Without the images, print all the entries below exactly as given.

+++

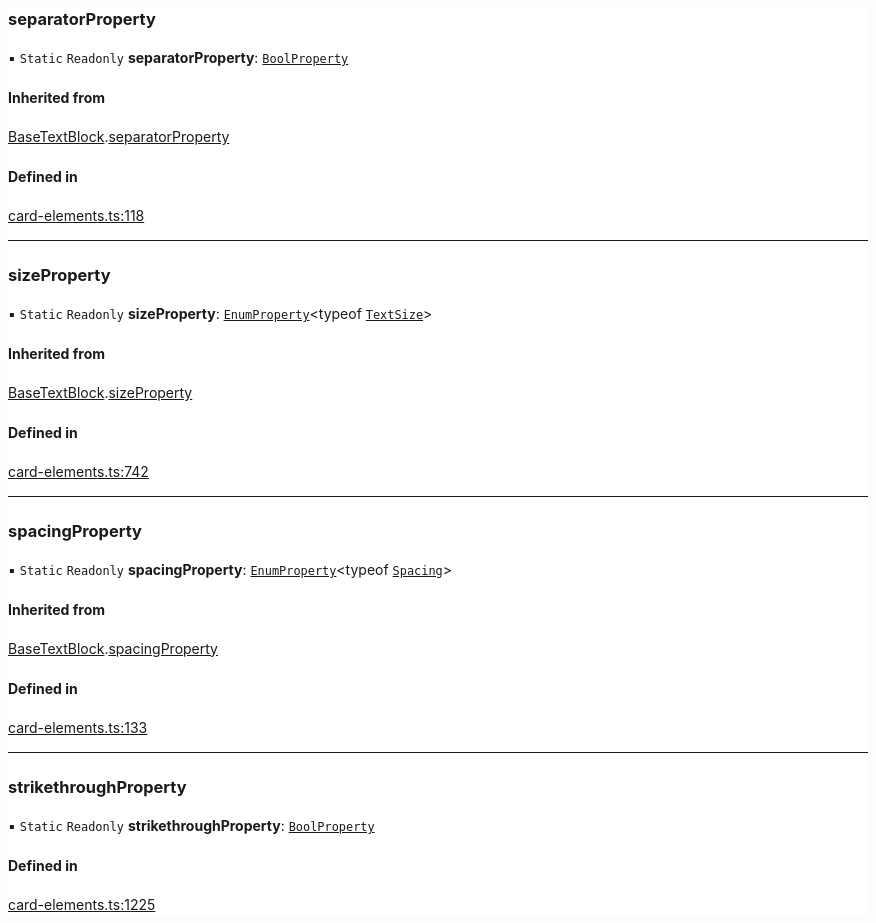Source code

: ### separatorProperty

▪ `Static` `Readonly` **separatorProperty**: [`BoolProperty`](BoolProperty.md)

#### Inherited from

[BaseTextBlock](BaseTextBlock.md).[separatorProperty](BaseTextBlock.md#separatorproperty)

#### Defined in

[card-elements.ts:118](https://github.com/asseco-see/AdaptiveCards/blob/d5d2c7b75/source/nodejs/adaptivecards/src/card-elements.ts#L118)

___

### sizeProperty

▪ `Static` `Readonly` **sizeProperty**: [`EnumProperty`](EnumProperty.md)<typeof [`TextSize`](../enums/TextSize.md)\>

#### Inherited from

[BaseTextBlock](BaseTextBlock.md).[sizeProperty](BaseTextBlock.md#sizeproperty)

#### Defined in

[card-elements.ts:742](https://github.com/asseco-see/AdaptiveCards/blob/d5d2c7b75/source/nodejs/adaptivecards/src/card-elements.ts#L742)

___

### spacingProperty

▪ `Static` `Readonly` **spacingProperty**: [`EnumProperty`](EnumProperty.md)<typeof [`Spacing`](../enums/Spacing.md)\>

#### Inherited from

[BaseTextBlock](BaseTextBlock.md).[spacingProperty](BaseTextBlock.md#spacingproperty)

#### Defined in

[card-elements.ts:133](https://github.com/asseco-see/AdaptiveCards/blob/d5d2c7b75/source/nodejs/adaptivecards/src/card-elements.ts#L133)

___

### strikethroughProperty

▪ `Static` `Readonly` **strikethroughProperty**: [`BoolProperty`](BoolProperty.md)

#### Defined in

[card-elements.ts:1225](https://github.com/asseco-see/AdaptiveCards/blob/d5d2c7b75/source/nodejs/adaptivecards/src/card-elements.ts#L1225)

+++

• [Problem solution]:
Source code

: ### separatorProperty

▪ `Static` `Readonly` **separatorProperty**: [`BoolProperty`](BoolProperty.md)

#### Inherited from

[BaseTextBlock](BaseTextBlock.md).[separatorProperty](BaseTextBlock.md#separatorproperty)

#### Defined in

[card-elements.ts:118](https://github.com/asseco-see/AdaptiveCards/blob/d5d2c7b75/source/nodejs/adaptivecards/src/card-elements.ts#L118)

___

### sizeProperty

▪ `Static` `Readonly` **sizeProperty**: [`EnumProperty`](EnumProperty.md)<typeof [`TextSize`](../enums/TextSize.md)\>

#### Inherited from

[BaseTextBlock](BaseTextBlock.md).[sizeProperty](BaseTextBlock.md#sizeproperty)

#### Defined in

[card-elements.ts:742](https://github.com/asseco-see/AdaptiveCards/blob/d5d2c7b75/source/nodejs/adaptivecards/src/card-elements.ts#L742)

___

### spacingProperty

▪ `Static` `Readonly` **spacingProperty**: [`EnumProperty`](EnumProperty.md)<typeof [`Spacing`](../enums/Spacing.md)\>

#### Inherited from

[BaseTextBlock](BaseTextBlock.md).[spacingProperty](BaseTextBlock.md#spacingproperty)

#### Defined in

[card-elements.ts:133](https://github.com/asseco-see/AdaptiveCards/blob/d5d2c7b75/source/nodejs/adaptivecards/src/card-elements.ts#L133)

___

### strikethroughProperty

▪ `Static` `Readonly` **strikethroughProperty**: [`BoolProperty`](BoolProperty.md)

#### Defined in

[card-elements.ts:1225](https://github.com/asseco-see/AdaptiveCards/blob/d5d2c7b75/source/nodejs/adaptivecards/src/card-elements.ts#L1225)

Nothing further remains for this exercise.